I don't agree with people who say to keep signal and power cables separate.

You have to remember that power feeds to your pedals are DC supply. Only AC, which is alternating by nature, will induce a magnetic field and hence noise into other cables.

As such, it is important to keep the main AC cable into your power supply as isolated as possible from the rest of your board, but once you are running DC to your pedals, it does not matter.

This of course only applies to DC pedals, which are most of them anyway. For those that run AC then care should be taken where possible.

Any noise induced is most likely from the actual power supply itself depending on the transformer it uses and how well it is shielded. Cheap power supplies can be noisy too depending on how much AC ripple is passed through. Good power supplies have good regulation that deals with AC ripple.

I run my power and George L's right next to each other zip tied in the same loom and my board is dead quiet with a Cioks DC10.


Senior Member
All the advice above is really good, read it all several times.

But, in the end, we can't keep you from every pothole.
The best way to keep yourself out of trouble is to (as Tim said), do whatever works for you to get as close to a real-life mockup as you can before you commit to anything, then go through every single step that will be needed and lay it out before you do it.
Don't take a single thing for granted in the mockup stage.

I'm just putting the finishing touches on my new board now and that thing changed easily over a dozen times as I worked my way through each logistical step. Every time I added in another part that needed to be there, it made me change/adapt the entire thing and now it's pretty different than what I had imagined I wanted at the start. If I had committed everything at first, I would have wasted a lot of time and materials, but I just kept doing more and more lifelike mockups until it sort of realized itself.

Another rule might be don't fully commit/build it until you have all (and I mean all) the actual materials you're going to use right in front of you.

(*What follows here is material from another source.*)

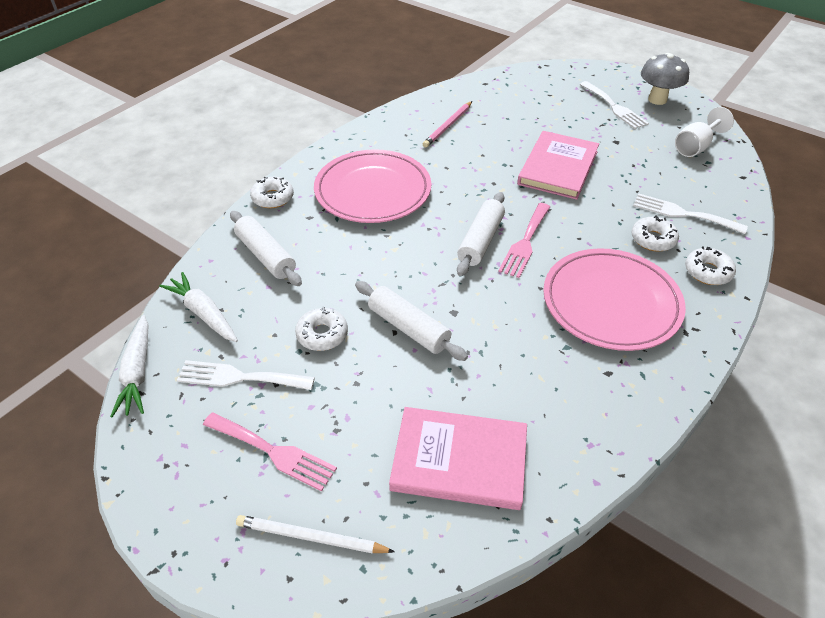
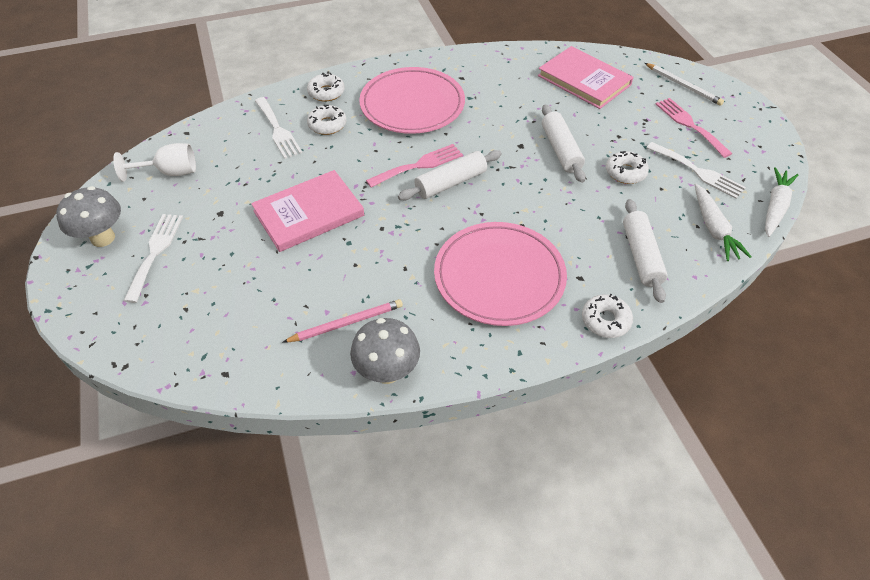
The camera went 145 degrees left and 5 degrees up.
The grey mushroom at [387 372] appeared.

It makes a difference. Pedals, connectors, power supply, cables, everything counts in the mockup stages. Have it all right there in front of you before you start building.

Also, I took a lot of pics along the way for a reference.
Its funny to look at the first pics compared to the final stages and how it evolved along the way, but all in mockup stages, I didn't commit until I was sure. Absolutely sure, and that paid off.


Silver Supporting Member
Tip for right angle GeorgeL's
Cut clean with a sharp blade; tighten with pliers. If you need to remove, make a new cut.


Small, but IMO, a helpful tip; get some colored electrical tape and color code the ends of your high-power and/or different voltage cables coming off your power supplies. This could not only save time when rearranging pedal order, but may save you from damaging a pedal.


Small, but IMO, a helpful tip; get some colored electrical tape and color code the ends of your high-power and/or different voltage cables coming off your power supplies. This could not only save time when rearranging pedal order, but may save you from damaging a pedal.